Review: ‘Hotel Artemis’, Jodie Foster And An All-Star Cast Of Villains Lead A Suite Action Flick

Fans of villains, heels, bad guys and girls, Drew Pearce has the movie for you with Hotel Artemis, a wholly original sci-fi noir with a killer cast. I know, you’ll see plenty of people calling it a ripoff of John Wick‘s heelish hotel The Continental, but that does a disservice to a film with action, colorful characters, and just enough drama to stand apart on its own.

Jodie Foster, in her first screen role sine 2013’s Elysium, plays The Nurse, who shuffles around what looks from the outside to be a rundown high-rise building. But inside is where all the fun is, because she serves a very special clientele. Only criminals are allowed inside, and then only those with membership, to what is revealed to be a hospital that patches up their kind away from prying eyes. By her side is the massive orderly, Everest (Dave Bautista), and the two share a genuinely sweet and funny rapport, this mountain of a man and this innocent-looking old lady. The Hotel Artemis has been around for 22 years, but it’s about to have a very bad day that threatens to be its last.

As a riot rages in the streets of Los Angeles in the year 2028, a bank robbery involving Sherman (Sterling K. Brown) and his brother Lev (Brian Tyree Henry) goes sideways, leaving the latter shot and near death. Good thing he’s paid up on his Hotel Artemis membership dues!  They arrive just as French assassin Nice (Sofia Boutella), an old friend of Sherman’s, is checked in but clearly tracking a high-end target. Meanwhile, a mouthy arms dealer (Charlie Day), an injured cop (Jenny Slate) with links to the Nurse’s past, and boss level crimelord The Wolf King (Jeff Goldblum) are making for a very crowded and very deadly predicament. See, the bad thing about criminals is they don’t often obey the rules, and the Hotel Artemis has very specific rules. Like no killing the other patients. How long do you think that rule holds up?

While there a couple of shootouts, one gruesome stabbing, and a hallway fight scene that will remind you of Boutella’s nimble turn in Kingsman: The Secret Service, this isn’t a kill-a-minute type of flick. It’s about watching really terrible people communicate in the only language they know, through deceit and violence. Eventually somebody’s got to emerge as the baddest of the bad, and the fun is figuring out exactly who will survive to kill another day. Pearce, a fan-favorite writer best known for penning Iron Man 3, and Mission: Impossible-Rogue Nation, does a good job of weaving together all of the various storyarcs in a way that makes sense. There are still a good share of loose ends, though, and certain characters you’ll wish had bigger parts to play. It’s criminal that we don’t get more Jeff Goldblum, that’s all I’m saying, and Bautista is so funny as Everest he almost deserves his own movie.

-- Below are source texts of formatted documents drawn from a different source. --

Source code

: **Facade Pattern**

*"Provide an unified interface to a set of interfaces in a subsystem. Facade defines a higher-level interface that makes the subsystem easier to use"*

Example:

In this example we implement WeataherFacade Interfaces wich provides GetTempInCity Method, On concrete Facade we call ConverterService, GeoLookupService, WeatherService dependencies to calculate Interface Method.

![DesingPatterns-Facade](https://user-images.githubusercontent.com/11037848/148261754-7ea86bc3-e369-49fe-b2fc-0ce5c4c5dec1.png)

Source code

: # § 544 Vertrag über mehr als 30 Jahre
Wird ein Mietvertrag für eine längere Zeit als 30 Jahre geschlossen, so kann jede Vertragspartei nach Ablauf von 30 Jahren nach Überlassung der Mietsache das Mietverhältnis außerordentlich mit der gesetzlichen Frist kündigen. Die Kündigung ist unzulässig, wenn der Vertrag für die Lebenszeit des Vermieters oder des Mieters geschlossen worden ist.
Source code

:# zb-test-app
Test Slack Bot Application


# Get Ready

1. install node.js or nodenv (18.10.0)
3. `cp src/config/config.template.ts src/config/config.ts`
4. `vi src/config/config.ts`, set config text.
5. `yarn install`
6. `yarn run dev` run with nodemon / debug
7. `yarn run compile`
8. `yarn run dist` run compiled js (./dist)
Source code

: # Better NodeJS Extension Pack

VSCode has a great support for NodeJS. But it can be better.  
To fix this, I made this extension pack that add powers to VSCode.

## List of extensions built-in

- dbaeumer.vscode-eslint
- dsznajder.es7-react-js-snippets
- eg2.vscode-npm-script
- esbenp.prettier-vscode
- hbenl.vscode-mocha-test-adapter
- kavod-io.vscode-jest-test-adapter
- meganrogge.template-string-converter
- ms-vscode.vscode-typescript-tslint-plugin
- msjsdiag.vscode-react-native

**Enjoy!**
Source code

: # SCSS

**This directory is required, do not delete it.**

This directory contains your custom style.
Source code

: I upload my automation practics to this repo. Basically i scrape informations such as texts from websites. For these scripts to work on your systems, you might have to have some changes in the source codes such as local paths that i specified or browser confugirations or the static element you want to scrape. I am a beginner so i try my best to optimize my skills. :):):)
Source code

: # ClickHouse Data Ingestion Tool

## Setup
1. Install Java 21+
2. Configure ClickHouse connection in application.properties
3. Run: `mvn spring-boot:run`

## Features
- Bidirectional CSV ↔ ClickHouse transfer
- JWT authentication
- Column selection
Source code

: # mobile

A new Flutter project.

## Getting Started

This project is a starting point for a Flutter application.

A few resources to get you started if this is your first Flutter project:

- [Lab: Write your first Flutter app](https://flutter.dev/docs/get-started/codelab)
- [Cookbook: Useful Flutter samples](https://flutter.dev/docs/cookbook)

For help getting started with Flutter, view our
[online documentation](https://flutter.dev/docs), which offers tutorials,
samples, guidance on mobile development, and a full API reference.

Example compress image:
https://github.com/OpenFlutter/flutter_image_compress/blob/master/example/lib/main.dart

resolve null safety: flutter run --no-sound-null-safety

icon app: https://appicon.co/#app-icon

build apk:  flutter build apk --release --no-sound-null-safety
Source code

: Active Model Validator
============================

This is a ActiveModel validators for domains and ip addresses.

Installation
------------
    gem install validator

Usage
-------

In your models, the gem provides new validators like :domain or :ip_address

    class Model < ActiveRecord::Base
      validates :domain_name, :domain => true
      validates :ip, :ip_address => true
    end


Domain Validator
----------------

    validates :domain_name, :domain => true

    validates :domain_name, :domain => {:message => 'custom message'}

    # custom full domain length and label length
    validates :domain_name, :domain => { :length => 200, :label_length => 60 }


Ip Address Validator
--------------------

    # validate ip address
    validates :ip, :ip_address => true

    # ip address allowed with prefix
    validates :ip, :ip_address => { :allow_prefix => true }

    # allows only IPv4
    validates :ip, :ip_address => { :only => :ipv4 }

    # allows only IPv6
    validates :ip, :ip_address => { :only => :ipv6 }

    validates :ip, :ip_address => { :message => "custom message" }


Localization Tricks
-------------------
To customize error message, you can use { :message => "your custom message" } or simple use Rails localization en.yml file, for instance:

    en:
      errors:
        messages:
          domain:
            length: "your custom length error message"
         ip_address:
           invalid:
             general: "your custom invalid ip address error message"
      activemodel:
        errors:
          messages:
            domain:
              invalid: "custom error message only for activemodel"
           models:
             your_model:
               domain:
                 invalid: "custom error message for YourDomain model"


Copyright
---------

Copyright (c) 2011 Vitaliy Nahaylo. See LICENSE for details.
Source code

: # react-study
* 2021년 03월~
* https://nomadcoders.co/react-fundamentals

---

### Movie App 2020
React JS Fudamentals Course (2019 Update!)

So many of the hearts are black in Hotel Artemis that we can’t help but fall in love with Foster as the pragmatic, genuinely-caring Nurse. She’s the one holding the place together, giving her dangerous clients guff when they talk back, while at the same time racing from room to room to see to their wounds. Despite the blood stains on the pillows and the peeling paint on the walls she runs a tight ship, and Pearce makes us care how someone like her wound up in a place like this. He’s smart to not delve too deep into the sappy aspects of her past, except to use it to inspire more bloodshed.

Although they’ll rarely get their due it’s true that villains are far more interesting than their heroic rivals. Hotel Artemis is a shining example of how much fun a movie about bad people can be, and hopefully Pearce finds a way to keep telling their stories.